Livestock in the area commonly roam free, which threatens the water supply. Gomez said the water council is seeking legal recognition from the government so they can declare the area a protected zone.
March and April can be the driest months, Maldonado said, and the water supply has been adversely impacted by climate change. There has been a marked shift in not only the amount of rain, he said, but the potable water then available to the community. Drought can also increase erosion, because extremely dry land is more prone to runoff when there is proper rain.
An insurance policy
Ensuring effective water conservation for agriculture in the Dry Corridor is also key to food security and economic stability. A separate program taught smallholder farmers to construct and manage water harvesting reservoirs and irrigation systems that act as an insurance policy against increasingly sparse rains. Conditions in the Dry Corridor have worsened as several years of compounding drought have led to multiple years of crop losses, decreasing farmers’ ability to withstand shocks.

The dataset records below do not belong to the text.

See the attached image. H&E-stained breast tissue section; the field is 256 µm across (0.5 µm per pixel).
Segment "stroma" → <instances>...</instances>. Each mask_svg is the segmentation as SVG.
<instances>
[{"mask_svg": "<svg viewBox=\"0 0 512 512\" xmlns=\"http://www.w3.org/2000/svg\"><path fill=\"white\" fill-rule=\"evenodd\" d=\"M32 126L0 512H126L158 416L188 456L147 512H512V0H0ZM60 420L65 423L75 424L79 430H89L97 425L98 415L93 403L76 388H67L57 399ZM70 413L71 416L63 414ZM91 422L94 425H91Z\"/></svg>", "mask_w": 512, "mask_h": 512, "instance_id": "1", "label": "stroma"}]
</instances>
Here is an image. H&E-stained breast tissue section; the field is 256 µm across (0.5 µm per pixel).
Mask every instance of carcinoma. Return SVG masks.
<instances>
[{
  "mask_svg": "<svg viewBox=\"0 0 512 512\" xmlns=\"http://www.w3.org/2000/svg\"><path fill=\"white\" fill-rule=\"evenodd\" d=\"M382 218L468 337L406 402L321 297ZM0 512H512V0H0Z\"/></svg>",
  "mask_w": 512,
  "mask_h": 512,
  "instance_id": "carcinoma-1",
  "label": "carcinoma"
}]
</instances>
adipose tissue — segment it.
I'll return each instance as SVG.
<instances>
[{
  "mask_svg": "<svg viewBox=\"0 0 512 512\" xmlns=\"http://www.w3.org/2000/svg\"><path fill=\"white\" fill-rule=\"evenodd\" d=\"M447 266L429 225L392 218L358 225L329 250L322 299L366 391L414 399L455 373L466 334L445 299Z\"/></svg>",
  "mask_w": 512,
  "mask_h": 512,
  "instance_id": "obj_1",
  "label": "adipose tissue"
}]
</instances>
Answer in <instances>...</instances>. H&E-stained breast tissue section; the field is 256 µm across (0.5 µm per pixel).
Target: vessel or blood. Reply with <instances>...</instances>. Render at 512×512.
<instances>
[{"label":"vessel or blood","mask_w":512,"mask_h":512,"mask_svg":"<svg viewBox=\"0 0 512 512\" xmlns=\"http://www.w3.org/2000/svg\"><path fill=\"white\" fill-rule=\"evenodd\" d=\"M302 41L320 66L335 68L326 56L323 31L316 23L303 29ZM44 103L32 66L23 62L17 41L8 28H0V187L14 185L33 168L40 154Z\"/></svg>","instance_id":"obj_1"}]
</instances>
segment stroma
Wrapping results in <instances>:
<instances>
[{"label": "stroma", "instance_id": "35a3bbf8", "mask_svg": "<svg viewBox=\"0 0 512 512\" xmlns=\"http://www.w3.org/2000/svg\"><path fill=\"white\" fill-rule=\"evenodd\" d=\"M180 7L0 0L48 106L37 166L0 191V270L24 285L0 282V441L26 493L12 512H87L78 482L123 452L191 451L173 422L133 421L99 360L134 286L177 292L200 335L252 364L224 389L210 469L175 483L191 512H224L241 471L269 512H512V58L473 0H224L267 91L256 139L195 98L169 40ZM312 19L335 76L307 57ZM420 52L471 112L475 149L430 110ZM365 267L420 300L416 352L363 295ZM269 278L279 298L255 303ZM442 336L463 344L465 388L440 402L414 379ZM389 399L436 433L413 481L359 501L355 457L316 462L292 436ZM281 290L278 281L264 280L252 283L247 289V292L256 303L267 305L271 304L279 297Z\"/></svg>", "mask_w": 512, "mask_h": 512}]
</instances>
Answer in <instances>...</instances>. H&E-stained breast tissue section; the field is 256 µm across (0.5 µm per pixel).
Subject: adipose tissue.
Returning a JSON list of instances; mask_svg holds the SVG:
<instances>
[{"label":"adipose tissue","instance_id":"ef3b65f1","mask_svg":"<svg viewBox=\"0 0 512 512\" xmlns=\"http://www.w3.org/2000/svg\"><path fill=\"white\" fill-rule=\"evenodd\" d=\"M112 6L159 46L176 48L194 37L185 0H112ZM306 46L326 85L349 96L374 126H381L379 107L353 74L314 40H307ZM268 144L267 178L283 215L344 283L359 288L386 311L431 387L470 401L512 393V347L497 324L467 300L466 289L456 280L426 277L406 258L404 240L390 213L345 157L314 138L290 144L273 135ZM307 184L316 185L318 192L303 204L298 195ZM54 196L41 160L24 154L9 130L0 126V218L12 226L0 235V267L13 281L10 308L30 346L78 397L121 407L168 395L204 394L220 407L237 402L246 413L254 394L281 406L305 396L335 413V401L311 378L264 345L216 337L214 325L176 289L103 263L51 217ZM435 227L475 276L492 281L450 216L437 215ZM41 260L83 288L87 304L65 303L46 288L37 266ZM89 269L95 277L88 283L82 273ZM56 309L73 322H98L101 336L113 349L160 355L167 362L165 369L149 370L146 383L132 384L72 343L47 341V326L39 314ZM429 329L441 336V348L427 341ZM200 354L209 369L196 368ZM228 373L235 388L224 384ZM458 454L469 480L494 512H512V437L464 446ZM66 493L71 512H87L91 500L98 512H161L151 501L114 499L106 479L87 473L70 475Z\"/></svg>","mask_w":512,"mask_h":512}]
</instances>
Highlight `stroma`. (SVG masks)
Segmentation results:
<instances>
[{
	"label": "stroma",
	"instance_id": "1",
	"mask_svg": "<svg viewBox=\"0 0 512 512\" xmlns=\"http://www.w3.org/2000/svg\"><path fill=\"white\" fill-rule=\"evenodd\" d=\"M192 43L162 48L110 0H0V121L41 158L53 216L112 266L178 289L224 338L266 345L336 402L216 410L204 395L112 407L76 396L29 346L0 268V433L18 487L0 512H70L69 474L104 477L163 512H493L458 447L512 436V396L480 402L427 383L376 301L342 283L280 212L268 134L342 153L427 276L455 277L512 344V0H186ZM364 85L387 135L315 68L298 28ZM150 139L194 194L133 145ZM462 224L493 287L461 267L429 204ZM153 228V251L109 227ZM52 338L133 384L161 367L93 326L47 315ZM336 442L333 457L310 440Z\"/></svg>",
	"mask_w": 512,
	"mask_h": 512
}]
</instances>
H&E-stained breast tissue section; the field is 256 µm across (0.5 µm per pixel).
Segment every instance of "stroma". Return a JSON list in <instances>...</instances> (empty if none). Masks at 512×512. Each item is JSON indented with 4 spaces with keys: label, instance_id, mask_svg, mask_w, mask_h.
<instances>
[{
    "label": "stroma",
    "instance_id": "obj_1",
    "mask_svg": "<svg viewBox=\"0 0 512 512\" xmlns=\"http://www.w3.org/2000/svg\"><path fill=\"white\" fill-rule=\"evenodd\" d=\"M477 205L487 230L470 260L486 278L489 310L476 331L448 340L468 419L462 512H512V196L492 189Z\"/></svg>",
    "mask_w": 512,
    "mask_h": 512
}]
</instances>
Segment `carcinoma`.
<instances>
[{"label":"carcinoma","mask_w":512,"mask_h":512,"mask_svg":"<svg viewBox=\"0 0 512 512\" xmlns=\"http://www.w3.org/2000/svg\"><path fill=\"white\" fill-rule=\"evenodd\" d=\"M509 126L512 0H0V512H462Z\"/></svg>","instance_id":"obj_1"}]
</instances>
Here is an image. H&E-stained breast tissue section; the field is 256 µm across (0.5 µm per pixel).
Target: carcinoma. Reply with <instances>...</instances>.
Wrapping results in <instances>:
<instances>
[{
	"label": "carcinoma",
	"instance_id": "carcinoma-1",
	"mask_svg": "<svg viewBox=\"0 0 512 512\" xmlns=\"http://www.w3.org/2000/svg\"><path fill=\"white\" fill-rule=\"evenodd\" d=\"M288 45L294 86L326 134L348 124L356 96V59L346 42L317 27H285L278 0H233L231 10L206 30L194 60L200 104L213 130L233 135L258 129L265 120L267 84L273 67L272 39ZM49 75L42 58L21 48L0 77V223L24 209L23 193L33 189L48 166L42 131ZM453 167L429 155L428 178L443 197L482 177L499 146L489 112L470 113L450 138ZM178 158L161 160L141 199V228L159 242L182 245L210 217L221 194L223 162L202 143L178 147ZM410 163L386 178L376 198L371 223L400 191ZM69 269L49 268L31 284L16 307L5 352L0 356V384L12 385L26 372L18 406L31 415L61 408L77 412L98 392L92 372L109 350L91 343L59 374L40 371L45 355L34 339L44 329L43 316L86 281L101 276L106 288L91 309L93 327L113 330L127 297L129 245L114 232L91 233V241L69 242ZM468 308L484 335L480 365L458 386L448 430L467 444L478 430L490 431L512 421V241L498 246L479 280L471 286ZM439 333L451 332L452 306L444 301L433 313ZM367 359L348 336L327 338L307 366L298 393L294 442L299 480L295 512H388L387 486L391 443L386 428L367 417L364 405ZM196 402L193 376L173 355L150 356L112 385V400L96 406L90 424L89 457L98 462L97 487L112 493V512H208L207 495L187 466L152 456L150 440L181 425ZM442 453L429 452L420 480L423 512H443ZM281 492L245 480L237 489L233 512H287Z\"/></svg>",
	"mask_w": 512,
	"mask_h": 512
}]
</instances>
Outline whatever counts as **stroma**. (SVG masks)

Farmers were provided with technical assistance to operate the micro-irrigation system with water originating from a reservoir. The structure is about 6 meters deep and a quarter hectare in diameter, made entirely of soil. Since there is no pouring of concrete involved, the design is meant to be inexpensive and replicable.
“The design is as natural as possible,” said Alejandro Agüero, who served as a water harvesting specialist with the project. “We can harvest a lot more during the summer. This technology is even more important today because previously the rainy season lasted six months. And now, with climate change, the rainfall is extremely limited, but it’s always enough to fill the reservoir.”
In another Dry Corridor town, Goascorán, the water reservoir stands on the middle part of the watershed, above plots of land where farmers had previously only grown the traditional corn crop. But having a constant water supply even in dry months has stretched their season to three harvests per year, meaning they can now plant a more diverse set of crops, including green beans, zucchini, watermelon, and sweet potato.
“We have seen a change because we can harvest, then we can sell — there is enough for us to eat and there’s some to sell,” said Roger Reyes, a farmer who has benefited from the water harvesting project. “Previously we used to have a lot of [crop] loss in the summer.”
So far this year, the rainy season has been sufficient enough that the farmers haven’t needed to use the system.
Although formal Global Communities support has ended, the farmers continue to maintain the system for use when rains are sparse. Pipes travel from the reservoir down the watershed and across a stream, with gravity propelling water to the fields. The pipes connect to thin rubber hoses that run along each bank of plants, with tiny holes ready to distribute water when the sky has not done so. Each hole can produce a liter of water in two hours, which is sufficient to keep the crops going when rain is infrequent.
Reyes, who lived in the U.S. for seven years, said the water harvesting project has allowed him to provide for his family without having to leave the community. He is also passing along the knowledge of how to use the irrigation system to his children, so they will know how to adapt to a changing climate as they begin to farm.
“I believe that they won’t have the need to leave,” Reyes said.